At a nearby eatery for lunch, I noticed something that caught my attention immediately and held it for many hours. It was a bag of American Fries, ketchup flavor. Not French fries, but American Fries.
This kind of bulls**t patriotism for the sake of commercialist consumption makes me ill, but it also draws me in with its disgustingly disrespectful tractor beam.
I bought it right away and while waiting for my normal lunch to be made, I tried a ketchup flavored American Fry despite my better judgment based mostly on the packaging that touted these snacks were "Krinkle Cut for Crispy Flavor."
Lesson learned: whenever marketing speak is so blatantly nonsensical right on the front of the product, it's because the product sucks ass, and they couldn't afford to hire a real marketing person. The ketchup flavored American Fries were like eating the chaff of a wheat plant after licking a pig's hindthigh and dragging your tongue along a salty fencepost. I wanted to die almost right away and regretted not waiting until I had real food in front of me to kill the taste in my mouth. Instead, I went back and decided to try the other flavor, Yellow Cheddar.
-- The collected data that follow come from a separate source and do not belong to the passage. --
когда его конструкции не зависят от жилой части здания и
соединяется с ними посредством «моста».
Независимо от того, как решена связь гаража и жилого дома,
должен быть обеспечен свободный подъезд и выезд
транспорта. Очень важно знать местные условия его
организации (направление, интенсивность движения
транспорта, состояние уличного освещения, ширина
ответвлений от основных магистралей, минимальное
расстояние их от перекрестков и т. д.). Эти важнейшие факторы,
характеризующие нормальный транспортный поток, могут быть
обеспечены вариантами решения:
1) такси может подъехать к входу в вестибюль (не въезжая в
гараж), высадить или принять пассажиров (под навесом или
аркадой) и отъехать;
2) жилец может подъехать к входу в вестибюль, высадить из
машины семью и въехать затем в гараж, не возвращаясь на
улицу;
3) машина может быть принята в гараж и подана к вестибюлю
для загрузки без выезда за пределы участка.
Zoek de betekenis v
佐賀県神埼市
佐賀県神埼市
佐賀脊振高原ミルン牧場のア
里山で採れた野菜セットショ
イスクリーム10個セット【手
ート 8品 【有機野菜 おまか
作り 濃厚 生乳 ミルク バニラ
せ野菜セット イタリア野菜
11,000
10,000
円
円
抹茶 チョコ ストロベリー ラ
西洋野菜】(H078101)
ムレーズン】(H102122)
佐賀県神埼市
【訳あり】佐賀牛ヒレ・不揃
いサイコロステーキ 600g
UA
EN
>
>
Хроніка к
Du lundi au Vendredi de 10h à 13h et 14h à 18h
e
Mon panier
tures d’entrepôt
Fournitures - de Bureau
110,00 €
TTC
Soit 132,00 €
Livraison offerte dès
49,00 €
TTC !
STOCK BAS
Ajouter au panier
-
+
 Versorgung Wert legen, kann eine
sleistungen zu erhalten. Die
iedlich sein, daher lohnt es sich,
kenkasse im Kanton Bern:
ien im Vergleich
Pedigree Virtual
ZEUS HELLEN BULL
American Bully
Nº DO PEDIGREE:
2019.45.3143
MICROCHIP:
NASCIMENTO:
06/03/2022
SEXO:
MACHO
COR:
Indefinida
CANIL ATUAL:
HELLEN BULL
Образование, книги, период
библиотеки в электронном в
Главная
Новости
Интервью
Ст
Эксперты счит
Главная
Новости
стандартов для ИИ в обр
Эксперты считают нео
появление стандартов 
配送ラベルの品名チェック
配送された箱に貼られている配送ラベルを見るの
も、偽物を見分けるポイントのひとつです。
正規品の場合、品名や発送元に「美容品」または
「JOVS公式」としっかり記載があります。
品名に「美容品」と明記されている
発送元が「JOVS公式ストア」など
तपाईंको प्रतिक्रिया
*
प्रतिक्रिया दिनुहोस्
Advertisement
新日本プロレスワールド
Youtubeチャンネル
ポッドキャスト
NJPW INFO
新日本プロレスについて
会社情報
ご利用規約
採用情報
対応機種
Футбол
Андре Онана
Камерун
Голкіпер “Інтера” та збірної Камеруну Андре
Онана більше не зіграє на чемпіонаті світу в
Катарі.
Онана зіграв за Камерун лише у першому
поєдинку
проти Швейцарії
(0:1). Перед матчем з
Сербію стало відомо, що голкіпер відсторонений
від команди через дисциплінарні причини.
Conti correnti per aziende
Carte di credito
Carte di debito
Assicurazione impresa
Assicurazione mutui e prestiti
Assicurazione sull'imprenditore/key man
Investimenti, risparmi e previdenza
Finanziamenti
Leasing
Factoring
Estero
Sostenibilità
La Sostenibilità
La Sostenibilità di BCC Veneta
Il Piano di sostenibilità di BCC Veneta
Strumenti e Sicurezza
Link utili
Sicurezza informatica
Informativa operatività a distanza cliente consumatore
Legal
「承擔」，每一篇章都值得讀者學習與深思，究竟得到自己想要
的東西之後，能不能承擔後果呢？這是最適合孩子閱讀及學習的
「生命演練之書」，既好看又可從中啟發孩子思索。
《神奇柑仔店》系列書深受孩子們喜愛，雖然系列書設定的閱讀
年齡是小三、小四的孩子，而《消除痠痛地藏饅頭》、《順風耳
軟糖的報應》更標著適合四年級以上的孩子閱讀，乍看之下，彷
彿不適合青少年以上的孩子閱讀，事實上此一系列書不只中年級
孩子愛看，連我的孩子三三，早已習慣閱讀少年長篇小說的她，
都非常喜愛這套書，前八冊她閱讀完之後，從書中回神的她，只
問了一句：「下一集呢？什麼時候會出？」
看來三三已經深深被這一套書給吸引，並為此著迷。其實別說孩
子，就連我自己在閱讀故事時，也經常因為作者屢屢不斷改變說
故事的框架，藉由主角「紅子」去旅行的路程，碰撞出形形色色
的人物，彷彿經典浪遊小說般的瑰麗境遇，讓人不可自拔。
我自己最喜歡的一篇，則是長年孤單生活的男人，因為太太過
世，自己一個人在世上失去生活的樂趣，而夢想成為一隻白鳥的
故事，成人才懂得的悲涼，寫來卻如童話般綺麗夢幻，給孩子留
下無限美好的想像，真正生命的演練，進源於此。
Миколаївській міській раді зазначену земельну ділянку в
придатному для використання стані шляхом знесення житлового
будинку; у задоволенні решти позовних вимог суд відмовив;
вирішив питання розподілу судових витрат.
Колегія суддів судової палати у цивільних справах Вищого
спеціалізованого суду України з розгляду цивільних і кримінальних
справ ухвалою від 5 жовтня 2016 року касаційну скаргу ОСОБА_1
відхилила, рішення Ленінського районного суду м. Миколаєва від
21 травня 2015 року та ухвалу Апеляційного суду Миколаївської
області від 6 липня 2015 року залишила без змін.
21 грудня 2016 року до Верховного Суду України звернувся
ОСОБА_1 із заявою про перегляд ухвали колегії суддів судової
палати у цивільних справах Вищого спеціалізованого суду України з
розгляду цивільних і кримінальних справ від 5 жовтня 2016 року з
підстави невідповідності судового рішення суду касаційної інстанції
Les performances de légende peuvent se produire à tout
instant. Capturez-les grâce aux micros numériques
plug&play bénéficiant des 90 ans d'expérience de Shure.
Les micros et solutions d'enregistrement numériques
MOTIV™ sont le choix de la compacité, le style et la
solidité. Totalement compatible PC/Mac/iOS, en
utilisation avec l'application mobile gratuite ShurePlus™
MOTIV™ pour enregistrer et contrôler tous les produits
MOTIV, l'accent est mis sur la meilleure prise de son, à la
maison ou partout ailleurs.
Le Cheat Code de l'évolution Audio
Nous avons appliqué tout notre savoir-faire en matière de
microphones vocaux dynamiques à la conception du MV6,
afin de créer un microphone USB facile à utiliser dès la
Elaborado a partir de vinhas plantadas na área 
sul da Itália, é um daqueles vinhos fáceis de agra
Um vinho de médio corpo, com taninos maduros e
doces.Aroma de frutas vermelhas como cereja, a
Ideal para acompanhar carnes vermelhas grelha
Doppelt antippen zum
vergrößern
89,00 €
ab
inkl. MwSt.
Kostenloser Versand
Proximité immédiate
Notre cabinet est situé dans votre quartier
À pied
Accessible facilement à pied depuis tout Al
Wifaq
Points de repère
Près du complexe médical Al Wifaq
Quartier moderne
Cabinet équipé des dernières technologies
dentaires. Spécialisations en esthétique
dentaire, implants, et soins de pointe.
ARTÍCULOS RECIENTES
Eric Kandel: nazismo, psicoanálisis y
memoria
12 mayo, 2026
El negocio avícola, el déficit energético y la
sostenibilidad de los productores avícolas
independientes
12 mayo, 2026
I've never fancied myself a masochist, but considering how bad the Ketchup ones were, you'd think I would know better than try to wash crap down with bile. But there I was, munching on the driest snack in the universe while my stomach was trying to reject everything that came anywhere near it. It was not a good lunch.
It's true the shape of the snack is a krinkle-cut like shape, but this does nothing to the flavor much less make a "crispy" flavor exist, which is physically impossible. I regretted buying this snack, eating this snack, and giving this snack more of my time here today by writing this review.
I pretty much have just ruined my whole week thinking about it any further. I hope you're happy now.
Overall: - 5
Recommendation: Stay away. Stay very far away.